Dipping a toe in the water

Before reading this, it is worth skimming my previous post on the topic of forecasting English hospital admissions.

Mean growth per year

Mean growth of each trust

The two graphs above show the results of my initial pokings into the NHS hospital activity data.  The first one shows quite clearly how activity has in average increased every year. (I’m not yet quite sure why it isn’t showing any data for years 0 and 1.  By rights it shouldn’t show 0, but 1…)

The second shows that while almost all trusts have positive mean growth over the period, there is a large minority which have only experienced very modest positive growth, much less than the national means in the first graph would imply.

While mildly interesting on its own, this has implications for the inferential analysis which is going to follow.  One of the key issues in performing econometric analysis with panel data is how you treat your units, in this case hospital trusts.  Under one approach, you assume that that each unit has its own unique effect on the variable you are analysing, but that these effects are random.  The second approach says that they are not random but driven by some systematic differences in the units.

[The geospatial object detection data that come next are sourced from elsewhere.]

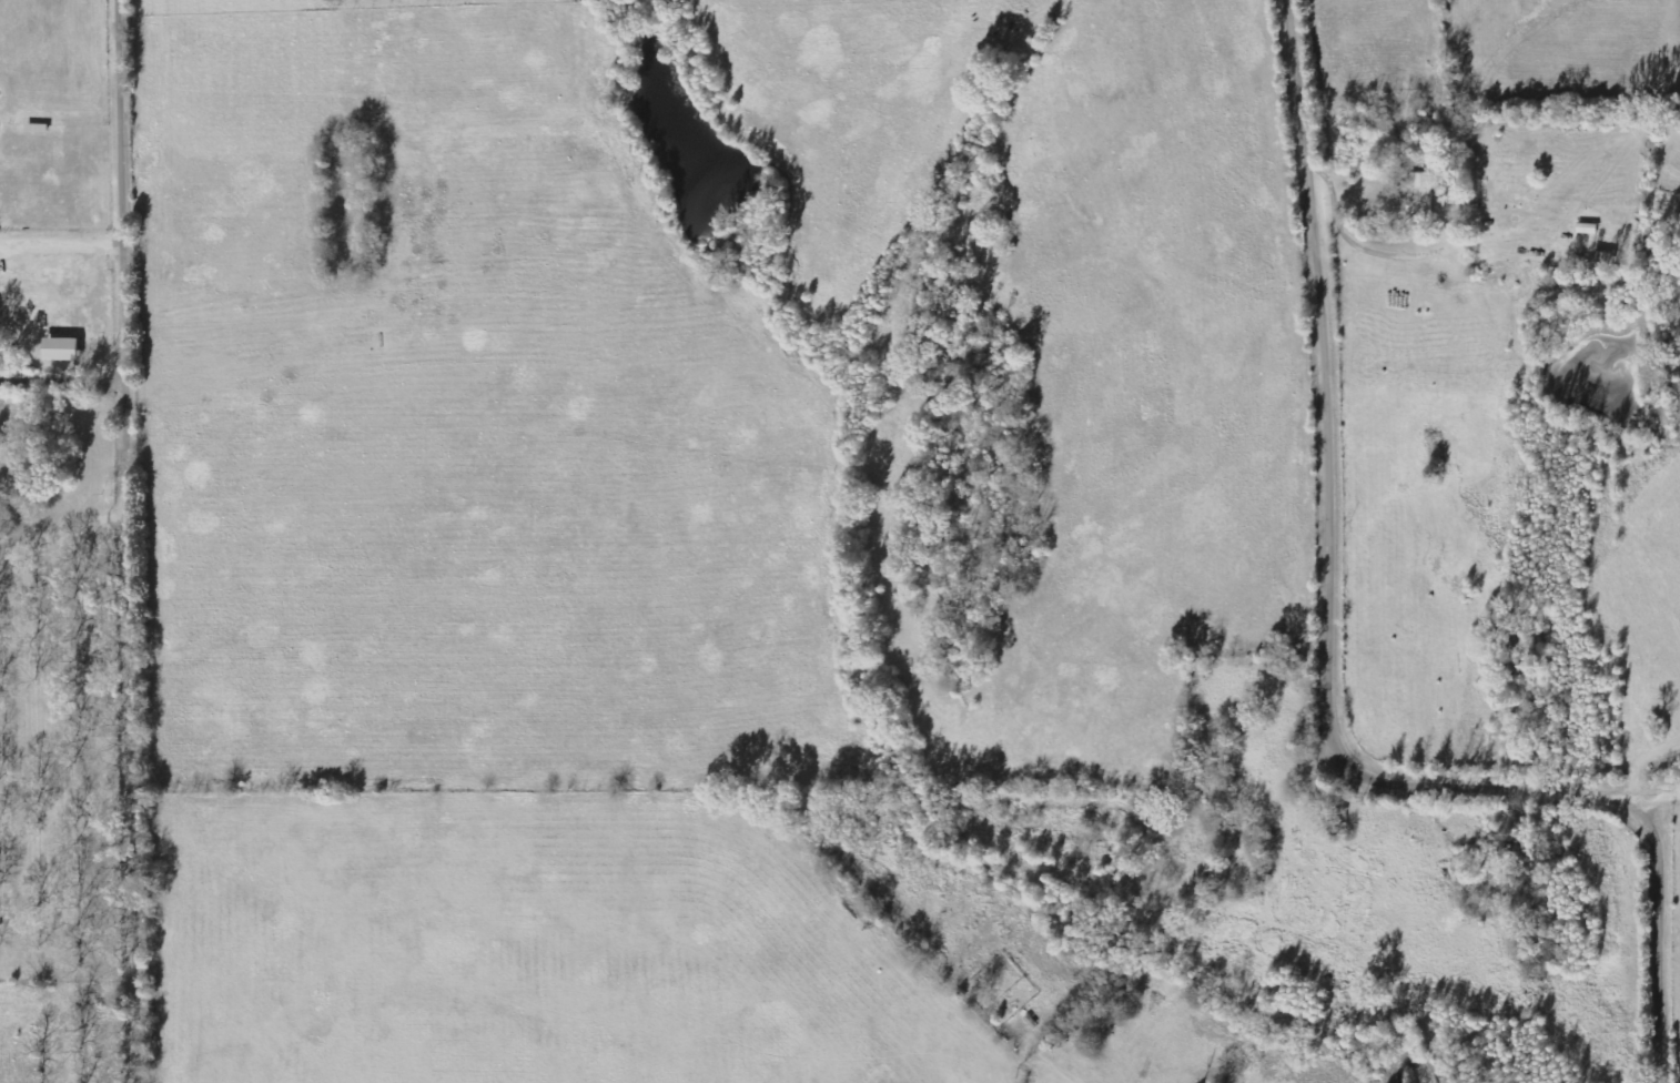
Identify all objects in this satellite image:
road: (1501, 220)
building: (1588, 229)
road: (66, 240)
building: (65, 350)
road: (67, 377)
road: (137, 541)
road: (1336, 669)
road: (1667, 822)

Based on intuition one would have thought that the random approach would not be appropriate for hospital trusts because the growth in activity is going to largely be driven by their local population and the the funding levels of their local Strategic Health Authority, i.e. there are systematic differences.  The second graph doesn’t really help us decide which approach is more appropriate because it shows the trusts as being quite neatly distributed, even if the mean is skewed by some outliers.

This means that we will have to use statistical tests to decide which approach is better, and possibly just see which makes the better forecast.